## Begin Text passage

Senate Bill 2188 gives every state-licensed agency carte blanche to discriminate against adoption applicants of certain religious faiths or anyone else the agency disapproves of because of its moral or religious beliefs.  Thus, any qualified parents could face exclusion.  For example, some agencies might believe that children should only be placed with Christians.  Some might believe that the Bible mandates that only families with stay-at-home mothers are suitable for raising children.  Others might object to placing children with parents who would take them to the doctor when sick.  Yet Senate Bill 2188 would permit these and an extremely broad range of other exclusions.

North Dakota cannot afford to have qualified, good parents turned away from adopting because they do not share an agency’s religious or moral beliefs.  Almost four hundred parentless children are waiting to be adopted in the state.  Over 80% wait for more than a year, and more than half wait more than two years waiting for stable, permanent homes.  Allowing agencies to disqualify an applicant because of religious or moral views will have the most immoral of effects – it will leave children waiting even longer for parents to adopt them.  For some it may mean never being adopted.

## End Text passage

Required work -
• A. Summarize the passage on Senate Bill 2188 in two sentences.
• B. Decide whether each statement agrees with the passage on Senate Bill 2188, and support each yes or no with the deciding words quoted from that passage. (i) The bill's permission to exclude applicants covers only agencies with a religious affiliation. (ii) More than half of the children awaiting adoption in the state wait over two years. (iii) Roughly four thousand parentless children are waiting to be adopted in North Dakota.
• C. Continue the passage on Senate Bill 2188, picking up after its final sentence.

## Begin Items

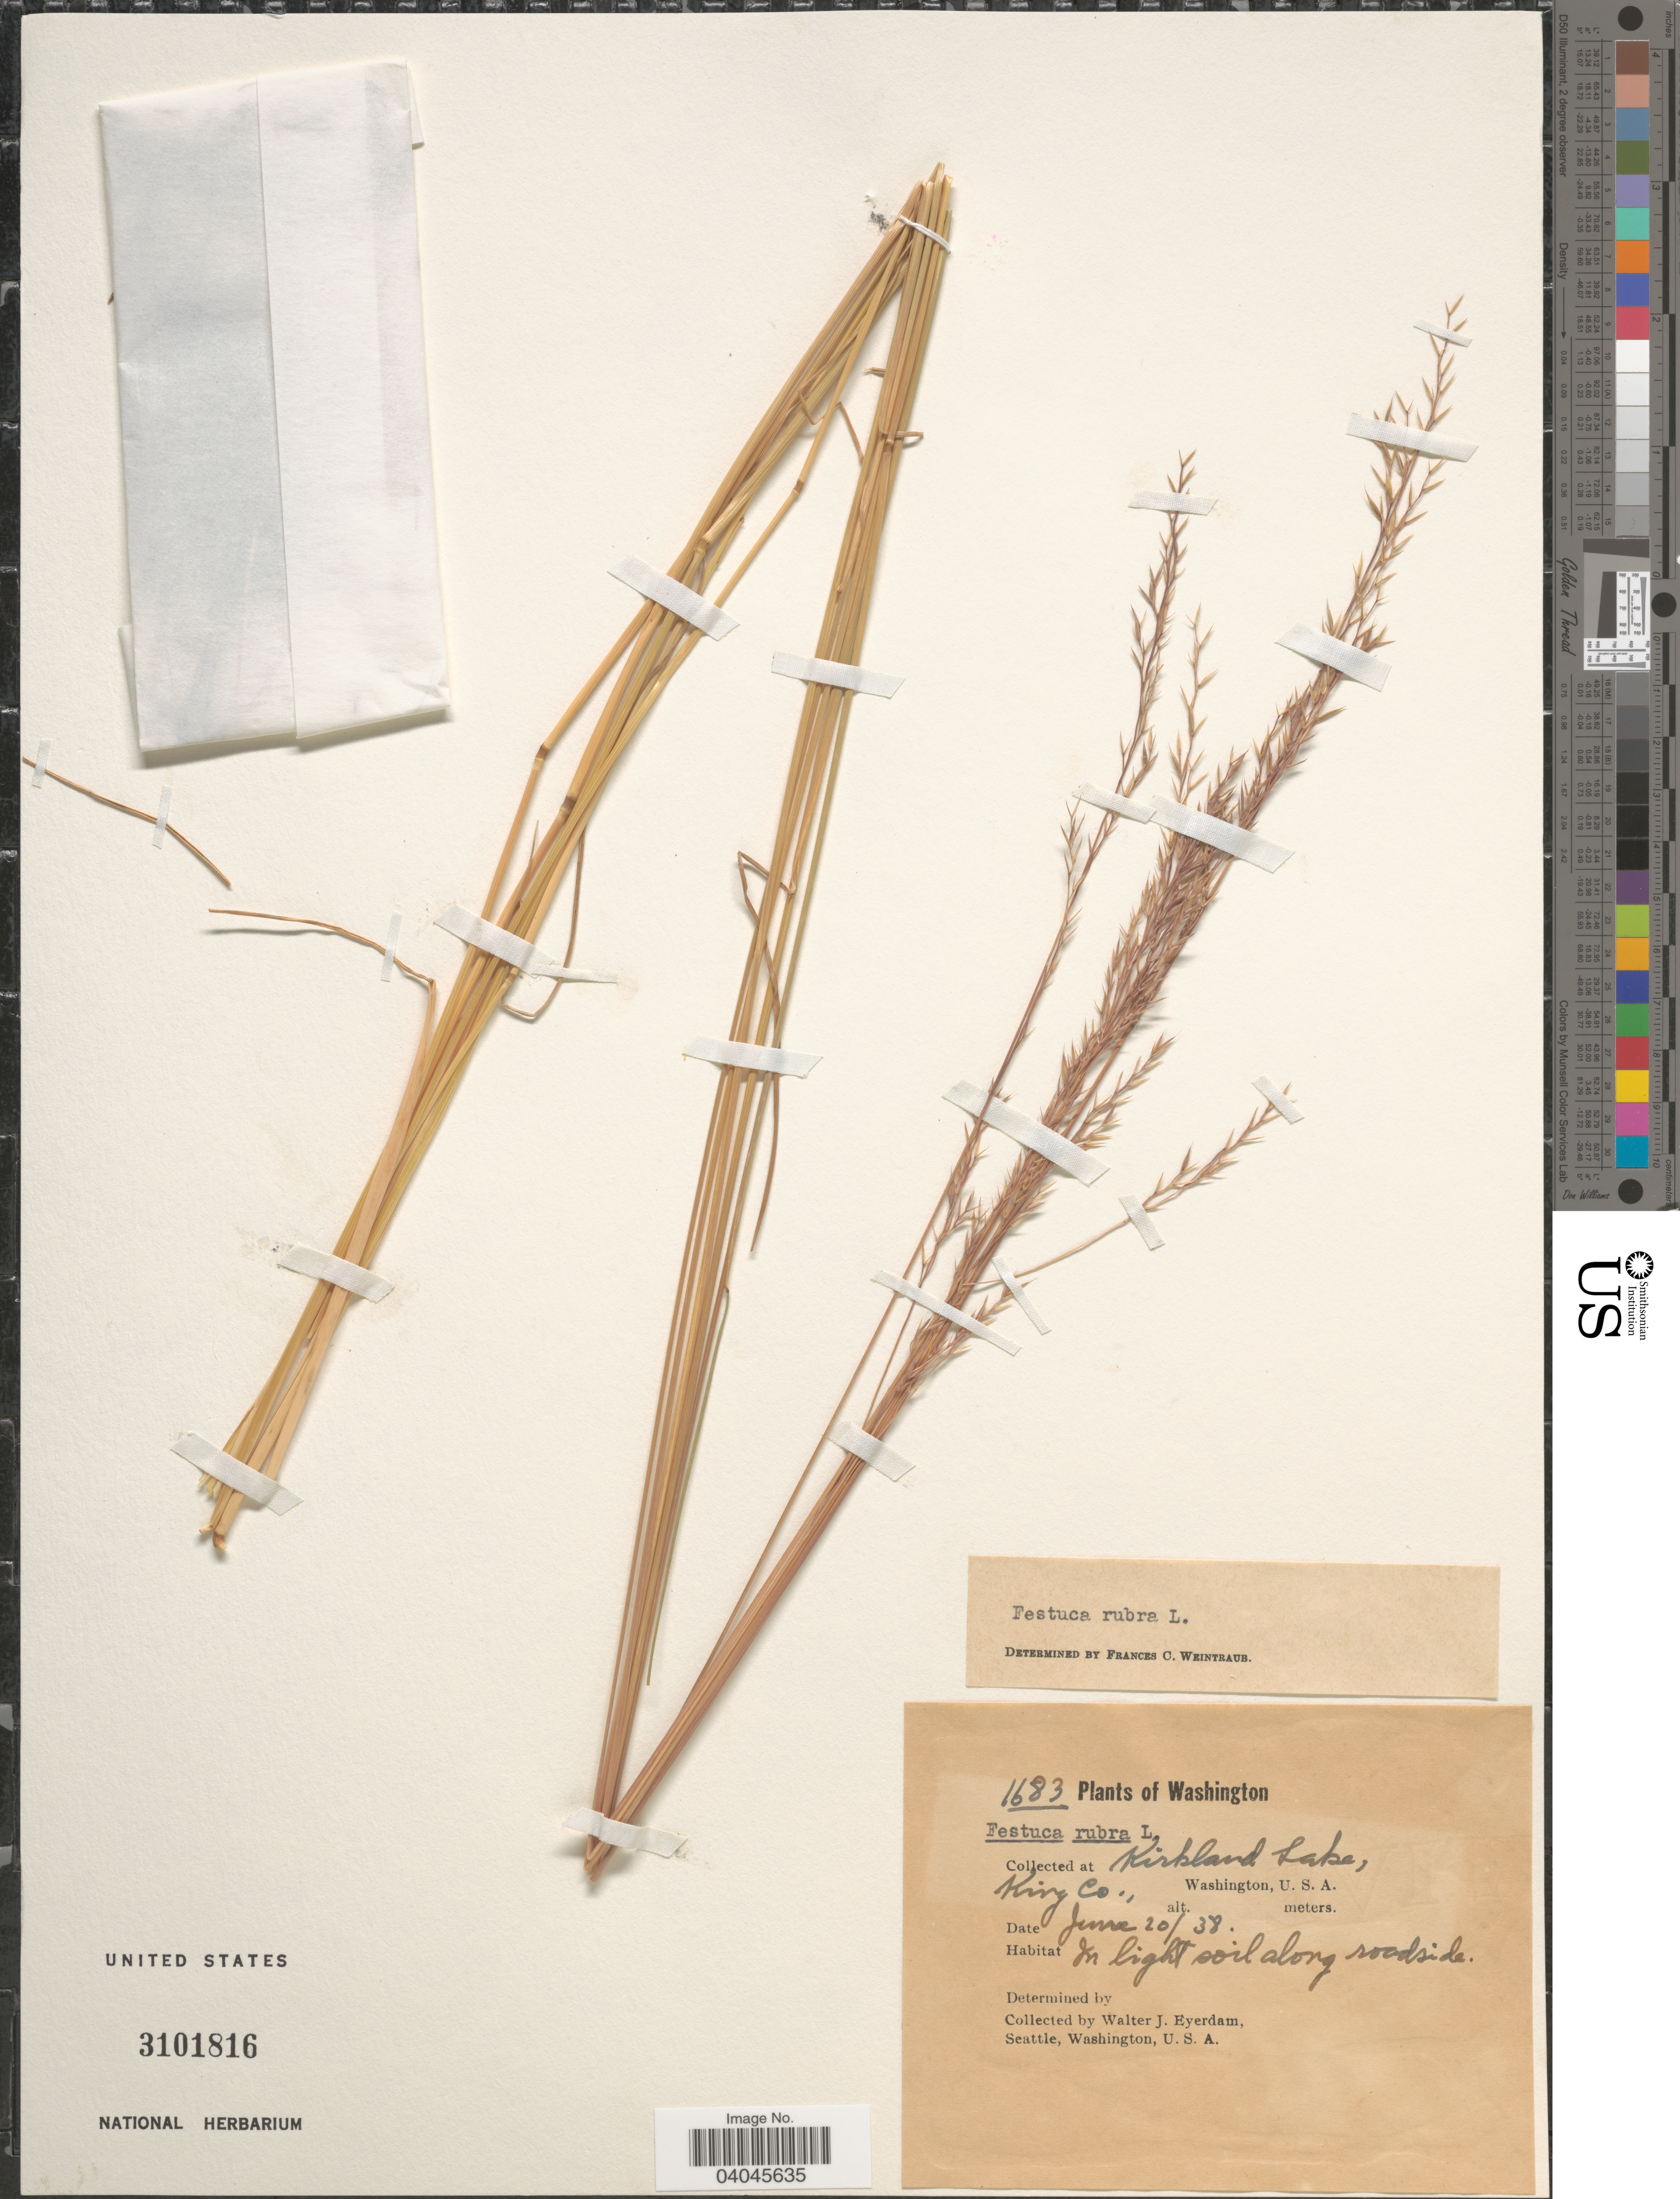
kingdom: Plantae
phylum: Tracheophyta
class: Liliopsida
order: Poales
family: Poaceae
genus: Festuca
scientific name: Festuca rubra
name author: L.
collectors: W. J. Eyerdam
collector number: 1683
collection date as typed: Transcribed d/m/y: 20/6/38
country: United States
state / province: Washington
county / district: King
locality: Kirkland Lake, King Co.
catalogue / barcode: US 3101816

## End Items

Per-task outputs -
• A. Senate Bill 2188 would let every state-licensed agency discriminate against adoption applicants of certain religious faiths, or anyone else it disapproves of because of its moral or religious beliefs, so any qualified parents could face exclusion. Almost four hundred parentless children in North Dakota are waiting to be adopted, and over 80% wait more than a year, so such exclusions would leave children waiting even longer, and some might never be adopted.

• B.
(i) No: "Senate Bill 2188 gives every state-licensed agency carte blanche to discriminate against adoption applicants"
(ii) Yes: "more than half wait more than two years waiting for stable, permanent homes"
(iii) No: "Almost four hundred parentless children are waiting to be adopted in the state."

• C.
Senate Bill 2188 runs afoul of the federal and state constitutional protections against government endorsement of religion.  Allowing state-licensed agencies to use religious criteria in making adoptive placements for children in state custody amounts to government endorsement of religion in violation of the federal and state constitutional protection against government establishment of religion.

Senate Bill 2188 essentially provides for state-sanctioned discrimination.  At a time when many both in and out of the North Dakota legislature are looking for ways to make our state a more welcoming and inviting place, this bill sends the message that individuals who are perceived as “different” are not truly welcome in our state and entitled to the same rights and protections as those who are perceived to be in the “mainstream.”

Senate Bill 2188 is not just morally irresponsible, it is financially dangerous as well.  For every child whose adoption was delayed because of the bill’s exclusion of qualified parents, North Dakota could lose federal funds provided for by the federal Adoption and Safe Families Act.